Document extract.
........
Frogs and Ghosts
Personally, today has been a bust all around. I should have gone into work much, much earlier, and I should have not wasted the earlier part of the day watching television and playing video games; I didn't even feed myself properly, but instead I subsisted on potato chips and soda, as if I were still a young teenager with the biological fortitude to handle that kind of abuse. Ugh. Still, I did go to work so I haven't failed on all accounts yet.
As for the television and video games (and I also include web surfing which is pretty much the same thing), I managed to catch a the special reunion show for That's Incredible, a cheesy 80's precursor to the modern reality shows. Like many things associated with my youth, I remember the show being much more cooler and interesting than it actually was. With stories about a ghost haunting a Toy-R-Us, a man who had been struck by lightning seven times, and an opera singing parrot, combined with what they called "action stunts," I can see the appeal to my eight-year-old self. Now, with an adult perspective, I see the show as mostly exploitative, yet also somehow ever-so-slightly innocent, even though I understand, after doing some modern Net research, that the show is indirectly responsible for six people losing their lives(!). No kidding.
........
Required work.
Copy out the entire "Frogs and Ghosts" post above word for word.

[Data drawn from a collection]
........
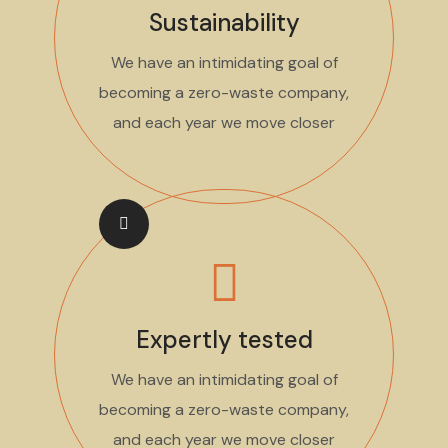
Sustainability
We have an intimidating goal of
becoming a zero-waste company,
and each year we move closer
Expertly tested
We have an intimidating goal of
becoming a zero-waste company,
and each year we move closer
........
Finished exercise.
Frogs and Ghosts
Personally, today has been a bust all around. I should have gone into work much, much earlier, and I should have not wasted the earlier part of the day watching television and playing video games; I didn't even feed myself properly, but instead I subsisted on potato chips and soda, as if I were still a young teenager with the biological fortitude to handle that kind of abuse. Ugh. Still, I did go to work so I haven't failed on all accounts yet.
As for the television and video games (and I also include web surfing which is pretty much the same thing), I managed to catch a the special reunion show for That's Incredible, a cheesy 80's precursor to the modern reality shows. Like many things associated with my youth, I remember the show being much more cooler and interesting than it actually was. With stories about a ghost haunting a Toy-R-Us, a man who had been struck by lightning seven times, and an opera singing parrot, combined with what they called "action stunts," I can see the appeal to my eight-year-old self. Now, with an adult perspective, I see the show as mostly exploitative, yet also somehow ever-so-slightly innocent, even though I understand, after doing some modern Net research, that the show is indirectly responsible for six people losing their lives(!). No kidding.